Status quo Start-up Germany?

Interview with Dr. Alex von Frankenberg

HTGF celebrates its 15th birthday in 2020. After all these years and nearly 600 investments — what, do you think, is the state of the German startup landscape today?

Germany is in pretty good shape and has caught up extremely well in many sectors. There are now more ‘Made in Germany’ startup market leaders, including some in the high-tech sector, such as Celonis, the Munich-based process mining firm, and Bank N26, one of the most successful fintech businesses. Then there is also the growing number of major funding rounds. Of course, challenges still remain.

What do you mean by that?

Take exits for example. There are far too few IPOs here. Although Teamviewer was one of the biggest tech IPOs since the dot-com bubble burst, a total of just four companies went public at the Frankfurt Stock Exchange in 2019. Compare that with London, which registered about 27 IPOs. Germany is lagging behind in this respect.

In terms of exit, why do you consider IPOs to be so important?

Because that’s the only way to continue growing at a fast pace whilst maintaining independence. That doesn’t mean that a business can’t grow if it is bought, but growth will be slower, and value will be created in a different way. And don’t forget that the majority of startup buyers are foreign. I think it is incredibly important for Germany, as a center of commerce and industry, that the major startup successes remain independent and do not move their value creation abroad. And we have to work for that by strengthening our ecosystem.

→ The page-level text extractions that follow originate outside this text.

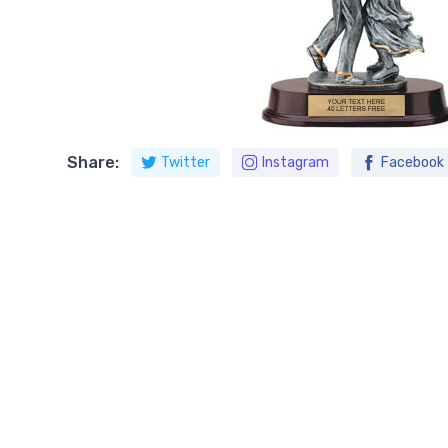
Share:
Twitter
Instagram
Facebook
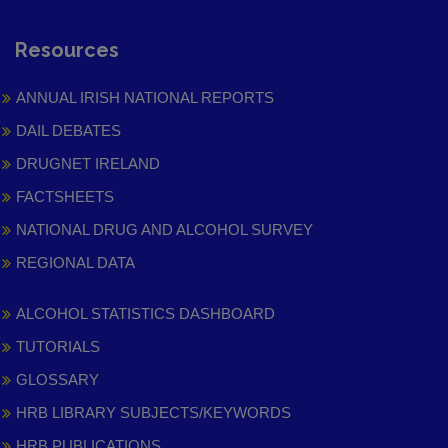
Resources
ANNUAL IRISH NATIONAL REPORTS
DAIL DEBATES
DRUGNET IRELAND
FACTSHEETS
NATIONAL DRUG AND ALCOHOL SURVEY
REGIONAL DATA
ALCOHOL STATISTICS DASHBOARD
TUTORIALS
GLOSSARY
HRB LIBRARY SUBJECTS/KEYWORDS
HRB PUBLICATIONS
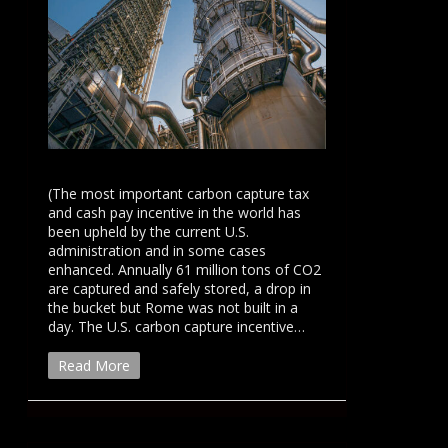
(The most important carbon capture tax
and cash pay incentive in the world has
been upheld by the current U.S.
administration and in some cases
enhanced. Annually 61 million tons of CO2
are captured and safely stored, a drop in
the bucket but Rome was not built in a
day. The U.S. carbon capture incentive…
Read More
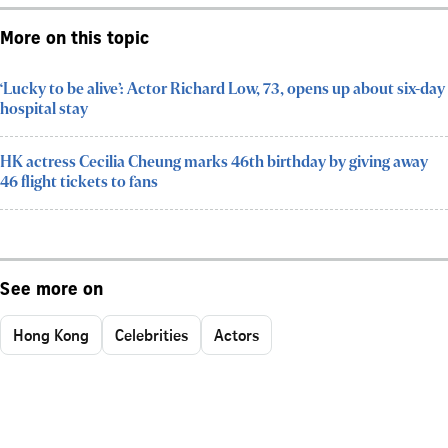
More on this topic
‘Lucky to be alive’: Actor Richard Low, 73, opens up about six-day
hospital stay
HK actress Cecilia Cheung marks 46th birthday by giving away
46 flight tickets to fans
See more on
Hong Kong
Celebrities
Actors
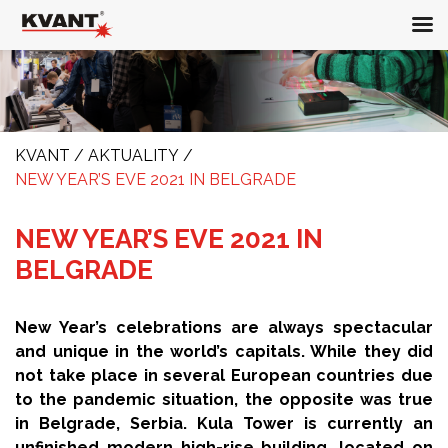
KVANT
/
AKTUALITY
/
NEW YEAR’S EVE 2021 IN BELGRADE
NEW YEAR’S EVE 2021 IN
BELGRADE
New Year’s celebrations are always spectacular
and unique in the world’s capitals. While they did
not take place in several European countries due
to the pandemic situation, the opposite was true
in Belgrade, Serbia. Kula Tower is currently an
unfinished modern high-rise building, located on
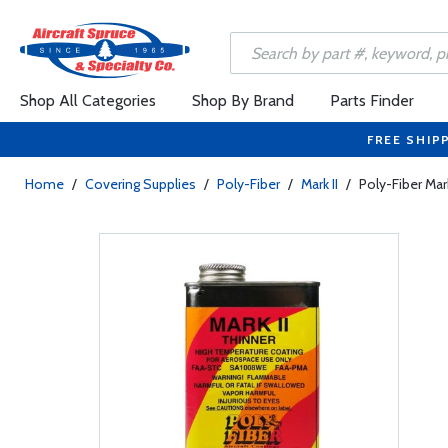
Shop All Categories
Shop By Brand
Parts Finder
FREE SHIP
Home
/
Covering Supplies
/
Poly-Fiber
/
Mark II
/
Poly-Fiber Mar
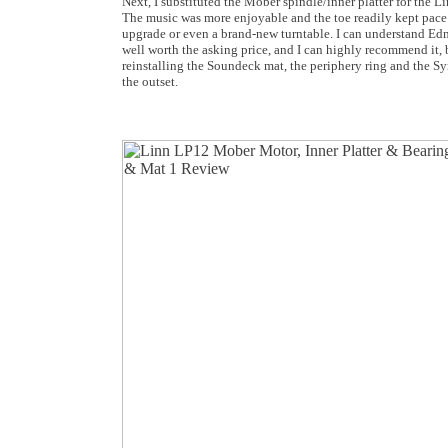
Next, I substituted the Mober spindle/inner platter for the L
The music was more enjoyable and the toe readily kept pace 
upgrade or even a brand-new turntable. I can understand Edmu
well worth the asking price, and I can highly recommend it, 
reinstalling the Soundeck mat, the periphery ring and the Sy
the outset.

Right now, German startups are demanding more favorable conditions from the Government. Johannes Reck, founder of GetYourGuide, is one of the strongest voices calling for fairer taxation of share options for employees in startups. Do you think he has a point?

Absolutely! In the US for instance, employee stock ownership across all levels of the hierarchy is the norm. That changes the mindset throughout the business and permanently improves its ecosystem. Once you have a unicorn with a value of several billion, the share options are likely to make quite a few people millionaires. Sure, they want a luxury lifestyle, but they’ll probably also invest some of their stash in other startups. But here? Employee share options are only available for the top and second ranks of management at most. And these come with a hefty tax burden. In other words, there are regulatory and political headwinds.

Peter Altmeier, Federal Minister for Economic Affairs and Energy, wants to create a 10 billion future fund to support startups and the tech industry. Is that a good idea?

It’s an important step in the right direction. But we must not lose sight of the competition. The SoftBank Vision Fund alone currently holds around USD 100 billion. We need a variety of smart instruments to be able to compete internationally. In other words, funds need to continue to come from several sources: public, semipublic and private.

HTGF’s third fund has partnered with many private investors. Where do Germany’s industry and the ‘Mittelstand’ stand in terms of digitization?

Innovation is both extremely rapid and radical. That message finally got through in Germany. The investors in our funds and our industry partners are working with us specifically to gain access to young startups, new ideas and innovations. We have been able to link up multiple corporations with startups where both sides benefit from this kind of symbiosis. We see our role here as that of a faciliator/broker. That’s why it is now eleven years since we started organizing our High-Tech Partnering Conference.

Which were the most successful partnerships HTGF has helped to create? Do you have any examples?

Definitely! There is the Düsseldorf startup Cumulocity for instance. It is a former HTGF portfolio company which specializes in Cloud IoT infrastructures. Software AG took over Cumulocity in 2017, and the former CEO of the startup is now the CTO at Software AG. And there is AMAL Therapeutics. They developed a new cancer vaccine and were taken over by Boehringer Ingelheim, the pharmaceutical company, last year. These are just a couple of the many examples in our portfolio.

Where do you see opportunities for startups in Germany?

B2B models and high-tech trends are gradually replacing the B2C hype. That’s why I believe so strongly in partnering our high-tech startups with industry and the ‘Mittelstand’. These established firms have a lot to offer in terms of distribution channels, customer relationships, capital, manpower, and also by opening up future markets in the B2B sector. Those have always been Germany’s strengths.